- [MATERIAL FOR THIS TASK]:

- Opening Delimiter -

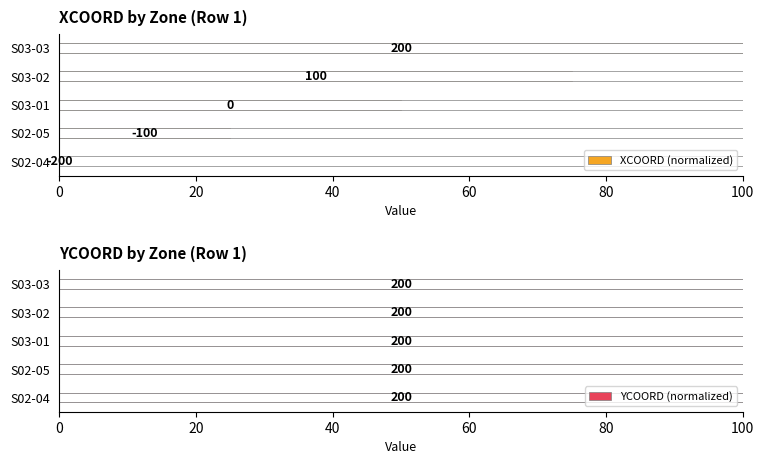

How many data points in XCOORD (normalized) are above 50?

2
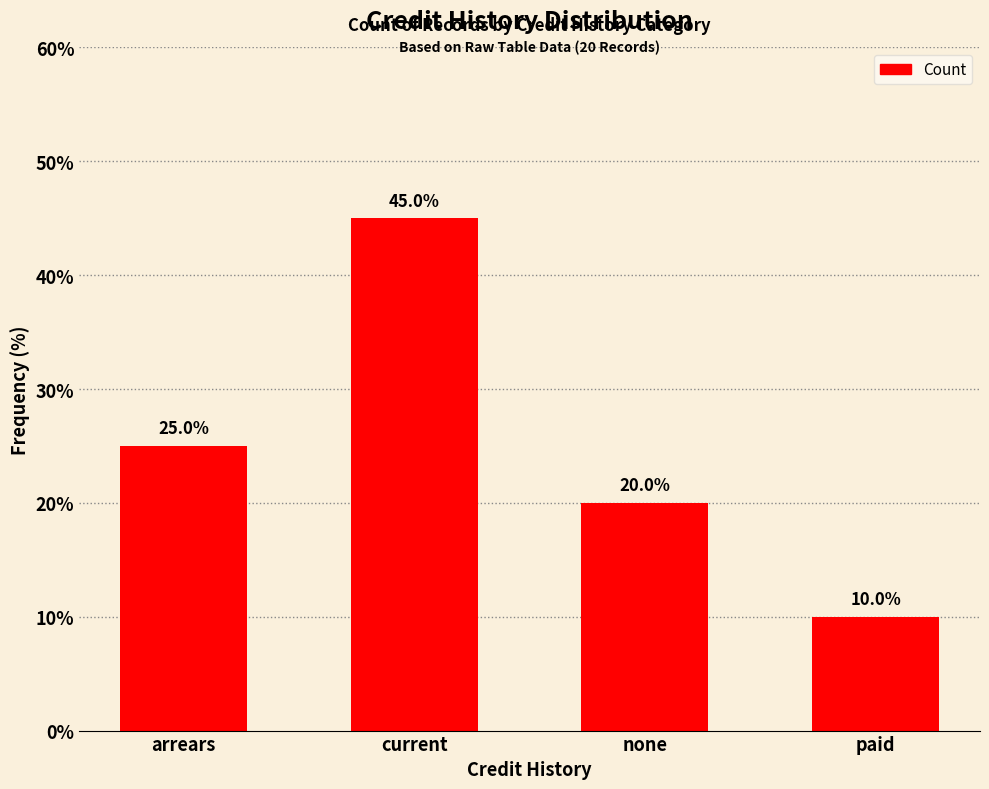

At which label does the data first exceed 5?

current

- Closing Delimiter -
- Opening Delimiter -

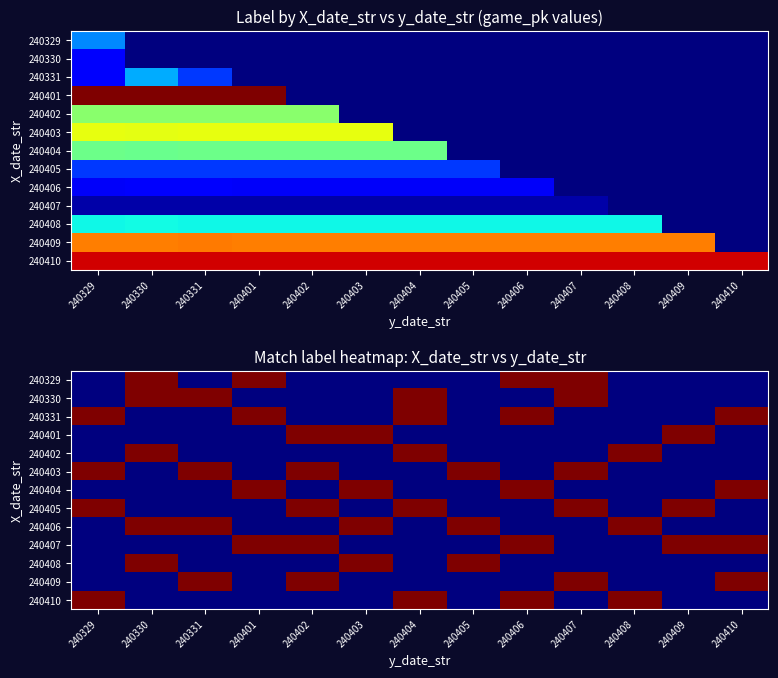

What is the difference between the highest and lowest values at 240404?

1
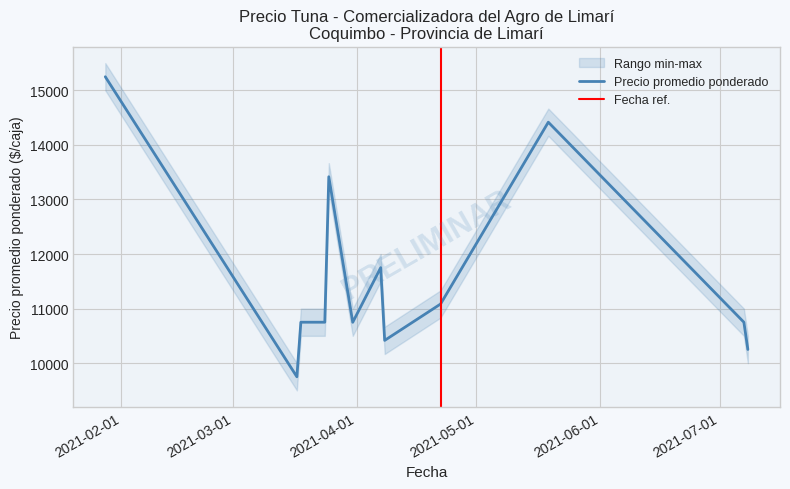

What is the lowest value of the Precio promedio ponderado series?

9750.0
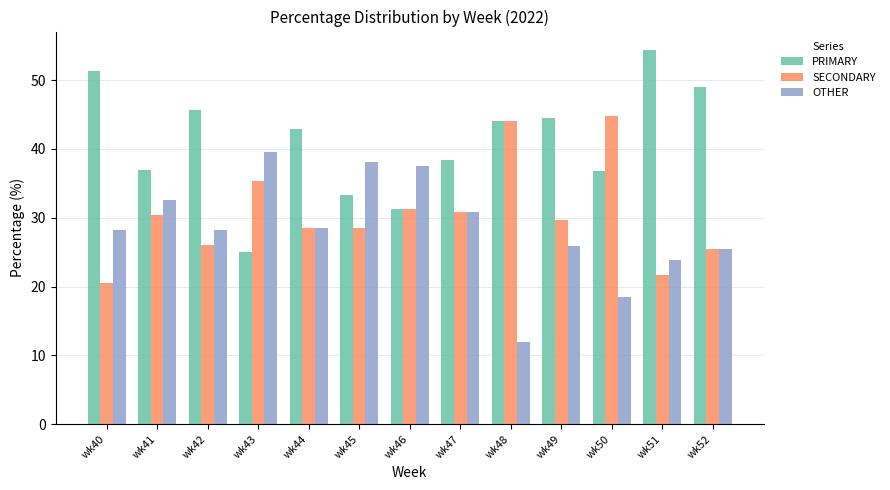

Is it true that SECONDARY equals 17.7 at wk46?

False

- Closing Delimiter -

- [PROMPT]: Rewrite as a numbered list the records between the line containing "How many data" and the line containing "At which label does the data first exceed 5?", inclusive, skipping blank lines and omitting the pictures.

- [THE ANSWER]:
1. How many data points in XCOORD (normalized) are above 50?
2. 2
3. At which label does the data first exceed 5?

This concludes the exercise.